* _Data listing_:
- - -

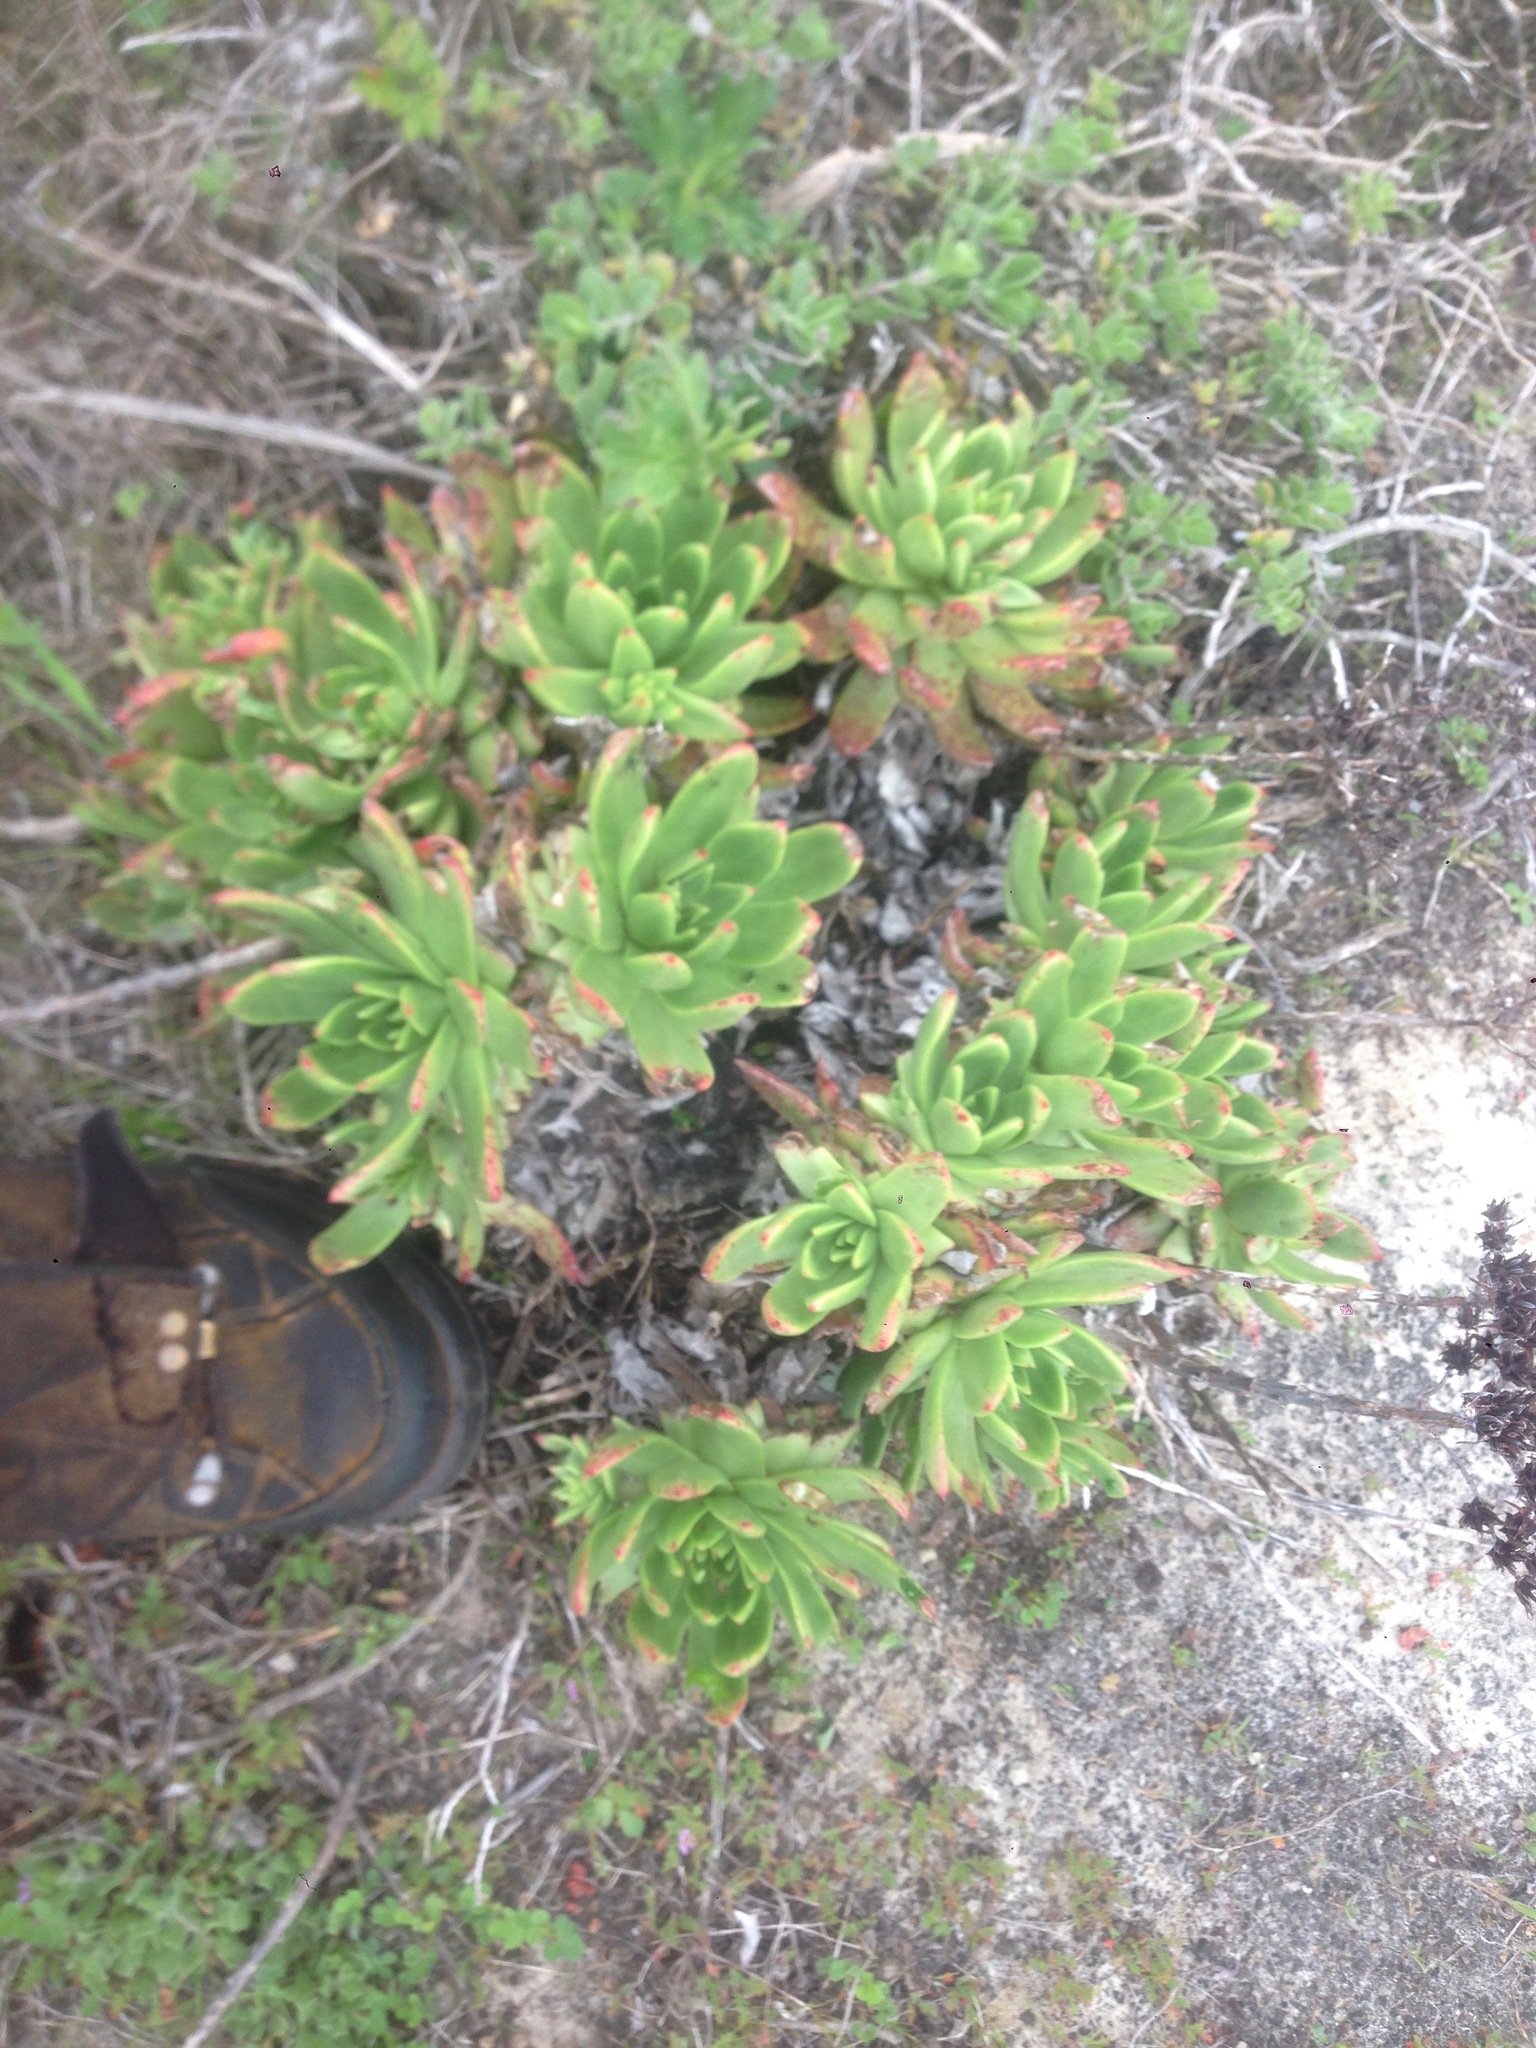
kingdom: Plantae
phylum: Tracheophyta
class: Magnoliopsida
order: Saxifragales
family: Crassulaceae
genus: Dudleya
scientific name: Dudleya greenei
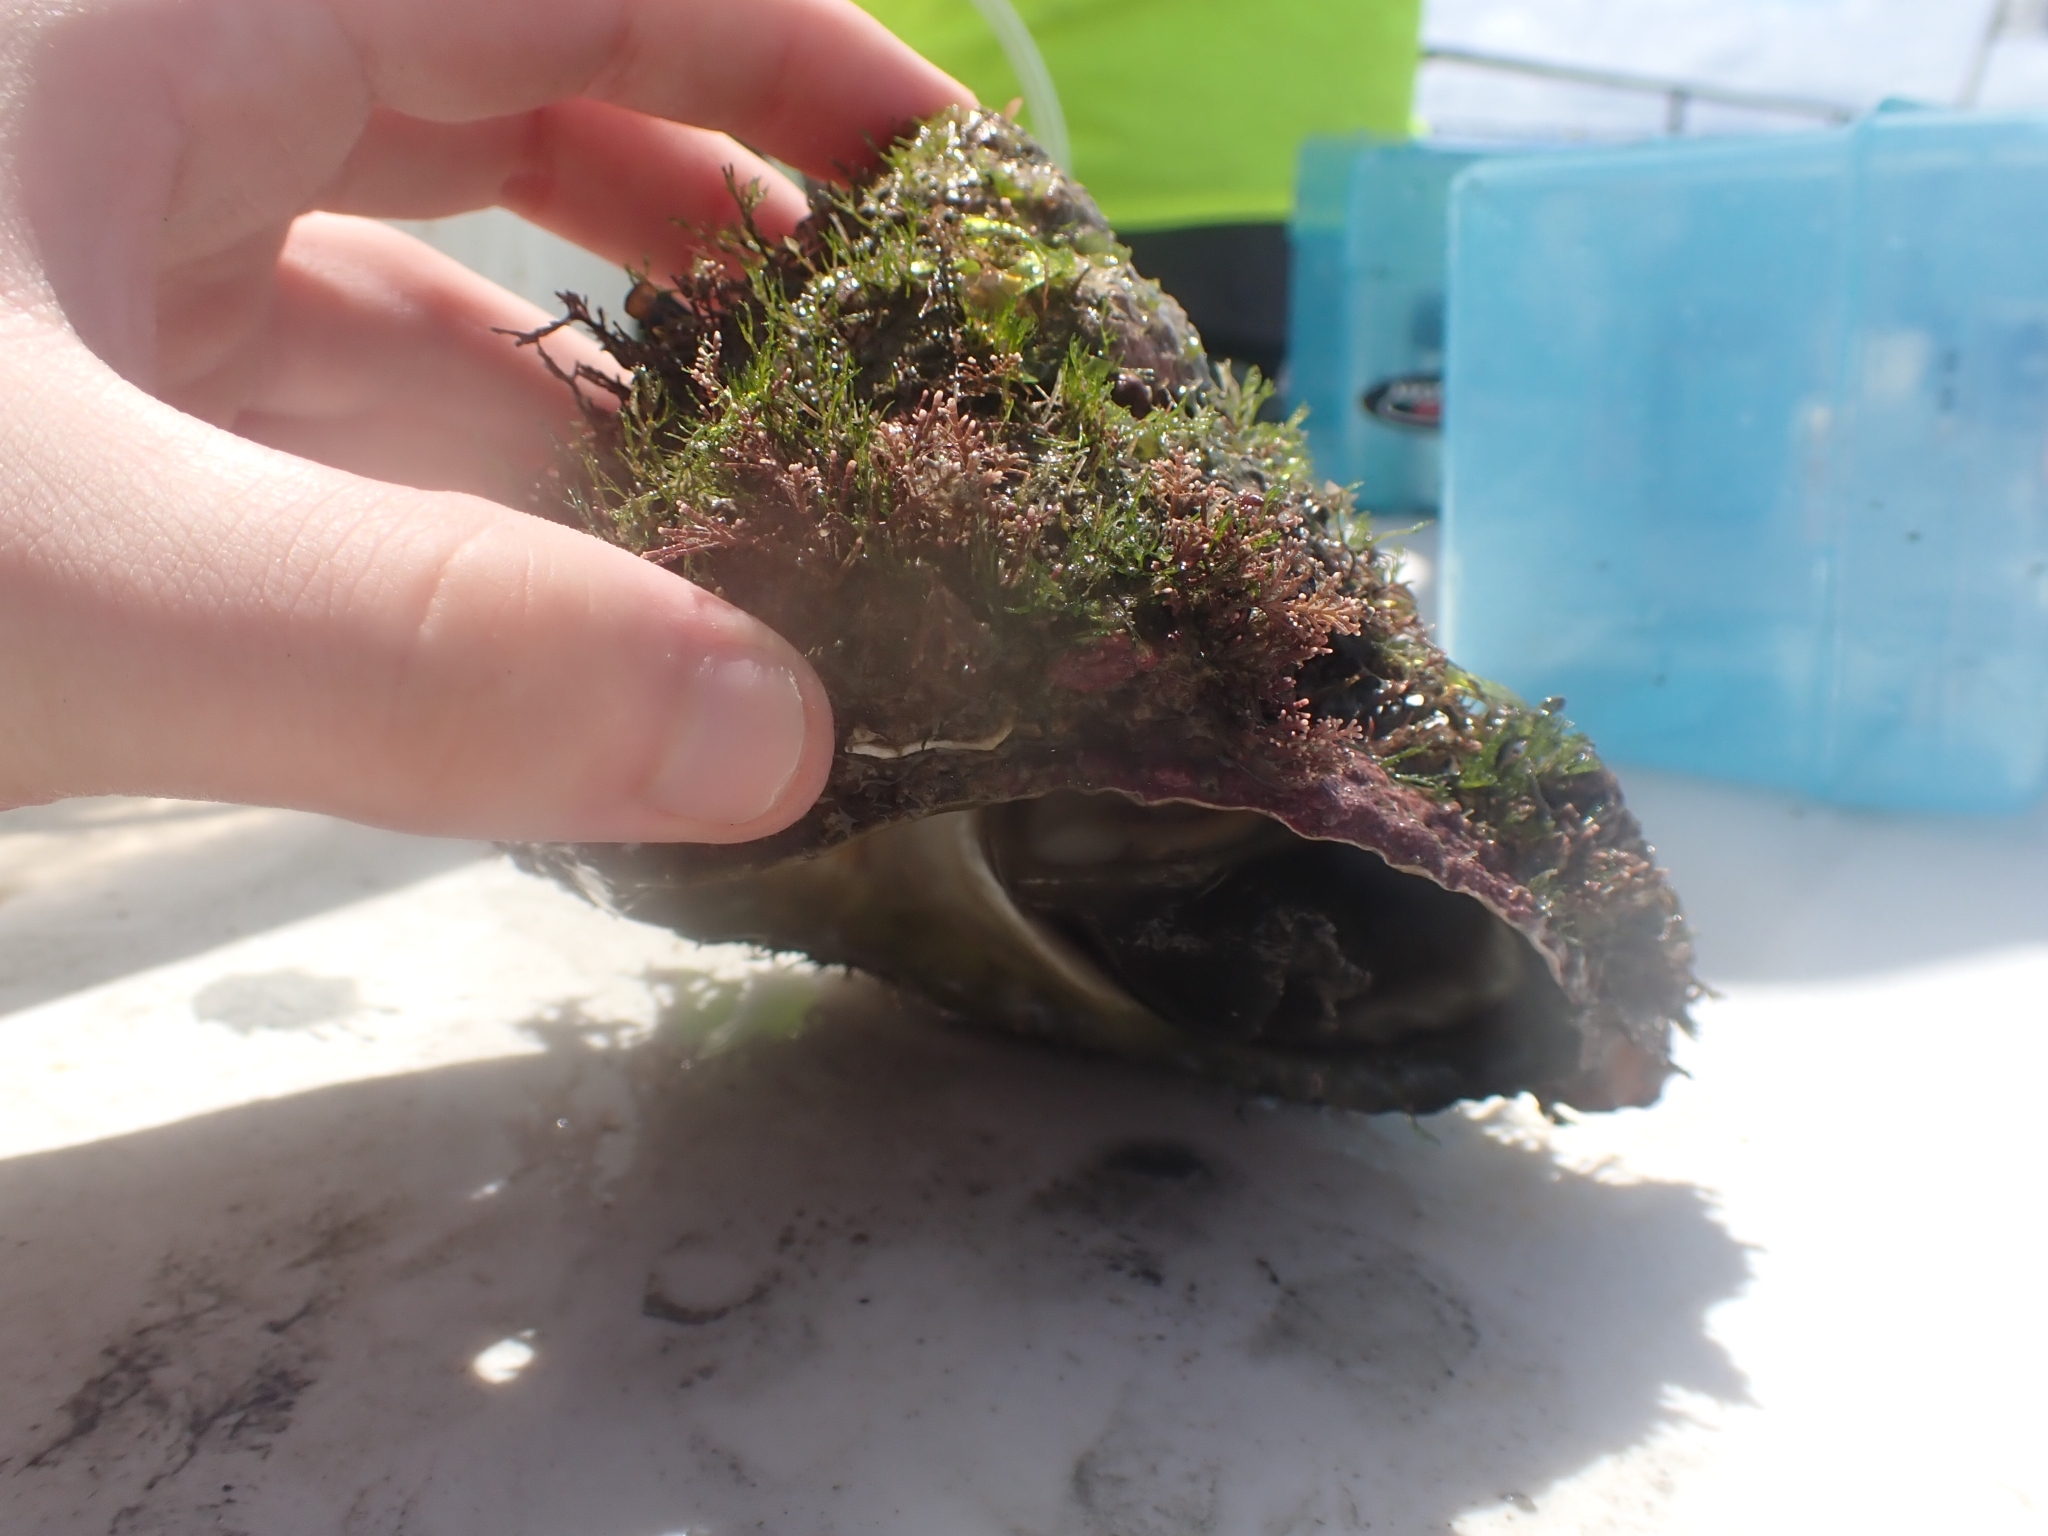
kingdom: Animalia
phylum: Mollusca
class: Gastropoda
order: Trochida
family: Turbinidae
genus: Cookia
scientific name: Cookia sulcata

- - -

* _Description of the task_:
Format every line of the rows above as a JSON list of strings, one string per line, with blank lines skipped. Leave the pictures out.

* _Written answer_:
[
  "kingdom: Plantae",
  "phylum: Tracheophyta",
  "class: Magnoliopsida",
  "order: Saxifragales",
  "family: Crassulaceae",
  "genus: Dudleya",
  "scientific name: Dudleya greenei",
  "kingdom: Animalia",
  "phylum: Mollusca",
  "class: Gastropoda",
  "order: Trochida",
  "family: Turbinidae",
  "genus: Cookia",
  "scientific name: Cookia sulcata"
]